Sidani and her colleagues analyzed data from 1,785 adults ages 18 to 30 who reported on their hookah tobacco smoking habits, knowledge and attitudes in 2013 and again 18 months later in 2014. The participants were from across the U.S., equally male and female, and 57 percent white, 22 percent Hispanic, 13 percent black and 9 percent “other.”
Forty-three percent reported having an education level of high school or less, making this study even more notable, as most hookah-related studies focus on college students due to the prevalence of hookah bars near university campuses.
Initially, 69 percent of the participants reported never smoking tobacco from a hookah, also known as a waterpipe, and 25 percent reported having smoked from a hookah at least once. The remaining 6 percent reported smoking from a hookah in the previous 30 days and were characterized as “current” smokers.

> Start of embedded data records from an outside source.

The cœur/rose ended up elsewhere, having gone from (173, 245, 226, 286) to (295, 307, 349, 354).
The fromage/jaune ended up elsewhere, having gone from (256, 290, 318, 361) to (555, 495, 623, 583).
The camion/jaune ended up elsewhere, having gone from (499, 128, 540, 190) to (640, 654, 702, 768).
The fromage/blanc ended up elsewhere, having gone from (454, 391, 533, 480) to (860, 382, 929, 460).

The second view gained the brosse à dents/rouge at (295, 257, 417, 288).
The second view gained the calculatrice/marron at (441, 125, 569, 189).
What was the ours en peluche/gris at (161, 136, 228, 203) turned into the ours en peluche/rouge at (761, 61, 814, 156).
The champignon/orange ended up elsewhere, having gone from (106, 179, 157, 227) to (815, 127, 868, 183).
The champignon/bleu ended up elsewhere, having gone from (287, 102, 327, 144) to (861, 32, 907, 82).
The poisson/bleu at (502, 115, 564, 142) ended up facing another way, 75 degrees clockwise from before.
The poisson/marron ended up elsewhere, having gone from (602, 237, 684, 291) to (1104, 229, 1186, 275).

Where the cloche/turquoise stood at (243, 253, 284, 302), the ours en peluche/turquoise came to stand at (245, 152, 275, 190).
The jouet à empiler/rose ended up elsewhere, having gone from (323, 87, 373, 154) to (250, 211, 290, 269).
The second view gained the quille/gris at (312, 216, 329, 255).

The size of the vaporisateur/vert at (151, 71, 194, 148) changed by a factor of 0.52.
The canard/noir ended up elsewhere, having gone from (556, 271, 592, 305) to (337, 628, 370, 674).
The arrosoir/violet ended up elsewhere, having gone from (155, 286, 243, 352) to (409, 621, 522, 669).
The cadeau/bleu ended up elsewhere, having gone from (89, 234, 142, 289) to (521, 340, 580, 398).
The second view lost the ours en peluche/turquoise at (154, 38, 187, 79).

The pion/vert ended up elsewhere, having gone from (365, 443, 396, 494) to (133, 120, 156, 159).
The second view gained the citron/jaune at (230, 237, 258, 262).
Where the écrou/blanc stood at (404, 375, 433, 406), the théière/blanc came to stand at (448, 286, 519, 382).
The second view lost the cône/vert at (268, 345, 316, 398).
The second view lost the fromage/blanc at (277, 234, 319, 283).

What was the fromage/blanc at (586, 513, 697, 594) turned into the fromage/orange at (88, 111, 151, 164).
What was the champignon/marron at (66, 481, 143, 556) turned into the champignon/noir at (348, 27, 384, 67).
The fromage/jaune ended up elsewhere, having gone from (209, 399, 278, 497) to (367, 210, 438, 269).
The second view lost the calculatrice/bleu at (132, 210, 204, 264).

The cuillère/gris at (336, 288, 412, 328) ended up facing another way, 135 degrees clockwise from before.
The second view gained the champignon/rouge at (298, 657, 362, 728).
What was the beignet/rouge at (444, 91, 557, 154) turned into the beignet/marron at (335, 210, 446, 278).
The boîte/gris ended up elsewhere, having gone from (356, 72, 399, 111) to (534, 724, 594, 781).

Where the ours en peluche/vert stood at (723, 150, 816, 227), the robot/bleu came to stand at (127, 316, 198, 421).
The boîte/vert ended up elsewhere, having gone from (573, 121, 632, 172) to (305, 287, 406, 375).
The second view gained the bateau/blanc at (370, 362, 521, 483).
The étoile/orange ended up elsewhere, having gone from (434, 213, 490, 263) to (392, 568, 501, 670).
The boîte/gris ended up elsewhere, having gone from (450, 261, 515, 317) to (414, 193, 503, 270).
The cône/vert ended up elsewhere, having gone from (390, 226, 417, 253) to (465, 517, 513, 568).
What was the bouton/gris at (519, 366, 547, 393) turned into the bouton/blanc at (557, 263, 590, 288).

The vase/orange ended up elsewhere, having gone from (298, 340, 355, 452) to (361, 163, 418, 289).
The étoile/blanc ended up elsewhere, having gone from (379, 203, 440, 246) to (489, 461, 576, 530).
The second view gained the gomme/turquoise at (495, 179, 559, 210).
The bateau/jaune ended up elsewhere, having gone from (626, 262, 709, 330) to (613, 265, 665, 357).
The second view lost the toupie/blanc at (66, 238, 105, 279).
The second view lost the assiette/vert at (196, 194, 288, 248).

After 18 months, 7 percent of people who reported never smoking hookah had transitioned to having smoked at least once, while 4 percent of those who reported ever smoking had transitioned to current users.
Participants who initially reported that they intended to smoke tobacco from a hookah at some point in the future had seven times greater odds of starting to smoke from a hookah in the following 18 months, compared to those who reported they had no plans to use a hookah. And people who reported a positive impression of hookah smoking were nearly twice as likely as their peers to start smoking from one.
However, a negative attitude toward hookah smoking did not have any association with decreased odds of participants becoming hookah smokers, nor did overall knowledge of the harmful components of hookah smoke. This suggests that simply educating young adults on the negative aspects of hookah smoking is likely to be ineffective.
“When we extrapolate our findings to the greater population, that translates into nearly 9 million nonsmokers ages 18 to 30 who may have some intention to participate in hookah tobacco smoking,” said Sidani. “Considering the strong association we found between intention to smoke and becoming a hookah smoker, it is clear that this is a ripe opportunity to target prevention efforts at this age group.”
Additional co-authors of this study include senior author Brian A. Primack, M.D., Ph.D., director of CRMTH; and Ariel Shensa, M.A., Maharsi R. Naidu and Jonathan Yabes, Ph.D., all of Pitt.